▶ **SOURCE DOCUMENT**:
>> begin
Blog

horizontal line graphic

Subscribe to Kevin Southworth's Blog  Subscribe to my RSS feed | Categories | Search

on-site hacking

Wednesday, January 24, 2007 @ 1:46 AM :: 239 Views :: 0 Comments ::
Categories: Software Development

Something caught my attention on the show "Excavators" on the Discovery Channel tonight.  I don''t watch this show regularly, but sometimes I just leave the Discovery Channel on in the background at home and then pay attention when something interesting comes on.

Anyway, the show is about these HUGE excavating machines that are used in massive open-air mining operations to shovel earth into really big trucks that haul it away and process it.  I don''t know all the exact specs of the machine because I just caught the last third of the show, but if you stood next to one of its caterpillar tracks your head would only be about halfway to the top of the track!

In addition to all of the mechanical complexities of the shovel, it also had an extensive amount of electrical sensors and circuitry (I think they said something like 1 million feet of electrical wire!) all controlled by a central computer.  The operator of the rig has a monitor with a custom GUI on it that is used to control the digging operations and the movement of the rig in general.

Now, the show was mainly about the assembly of this thing at the dig site (since they''re too big to transport in one piece) and how they had these teams of mechanical engineers and electricians assembling this thing on-site over a period of about 8 months.  The show really focused on the problems that arose in the last 7 days before the "launch date" (the date in which it was scheduled to start digging).  Once the electricians had run all the wires and connected everything, it was time to do some test runs with the digger and the caterpillars, and this is where it caught my attention.
>> end
▶ **DATA RECORDS**:
>> begin
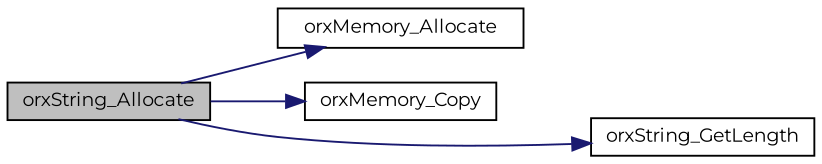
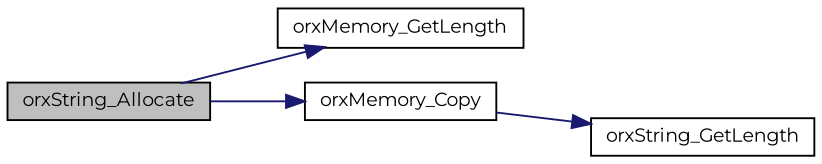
  digraph {
    fontname=Montserrat
    rankdir=LR
    node [color=black fontname=Montserrat fontsize=10 shape=record]
    edge [color=midnightblue fontname=Montserrat fontsize=10 labelfontname=FreeSans labelfontsize=10 style=solid]
    n1 [fillcolor=grey75 fontcolor=black height=0.2 label=orxString_Allocate style=filled width=0.4]
-   n2 [height=0.2 label=orxMemory_Allocate width=0.4]
+   n2 [height=0.2 label=orxMemory_GetLength width=0.4]
    n3 [height=0.2 label=orxMemory_Copy width=0.4]
    n4 [height=0.2 label=orxString_GetLength width=0.4]
    n1 -> n2
    n1 -> n3
-   n1 -> n4
+   n3 -> n4
  }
>> end
▶ **THE TASKS**:
**1)** From the body of the blog post about the mining excavator (the paragraphs after the category line), list every quantity written with numerals, each with the unit it goes with.
**2)** Please write the next part of the blog post about the mining excavator, starting after its last sentence.

▶ **WRITTEN ANSWERS**:
**1)**
- 1 million feet of electrical wire
- about 8 months
- 7 days

**2)**
Since the entire excavator is controlled by a central computer (called the "Centurion" system) it makes sense that they would have the software guys on-hand.  The crew ran into a couple very major problems:

  • A software bug was preventing the main drum (the part that raises and lowers the digging arm) from turning/moving at all
  • A software "typo" (as described by the software engineer working on-site) was preventing the excavator from moving its caterpillar tracks (preventing any movement at all of the rig)

What was astonishing to me was the WAY in which these guys went about debugging:

  1. Plug in a laptop to the excavator''s computer system
  2. Open up some kind of IDE (couldn''t tell what it was or the language from the TV screen)
  3. EDIT THE CODE DIRECTLY ON THE EXCAVATOR
  4. Compile
  5. Test if the code change fixed the specific problem (it did)
  6. Fix other problems that arose as a result of the first code fix (there were several, including one that could cause one of the motors to catch on fire!!)
  7. Call it good and continue

Now, these guys were in a time crunch with a $10 million piece of equipment and they had to get it done, but I have to say: Where''s the rigorous QA process?

At my place of work, we try to avoid the scenario of making code changes on a live/production system because you never know the full ramifications of any change you make.  Even after extensive testing in a staging environment, critical bugs can still arise.

It was just kind of a shock to me that:

  1. These guys had such serious/critical bugs that they didn''t know about (they gave me the impression that they had just written the code that morning!)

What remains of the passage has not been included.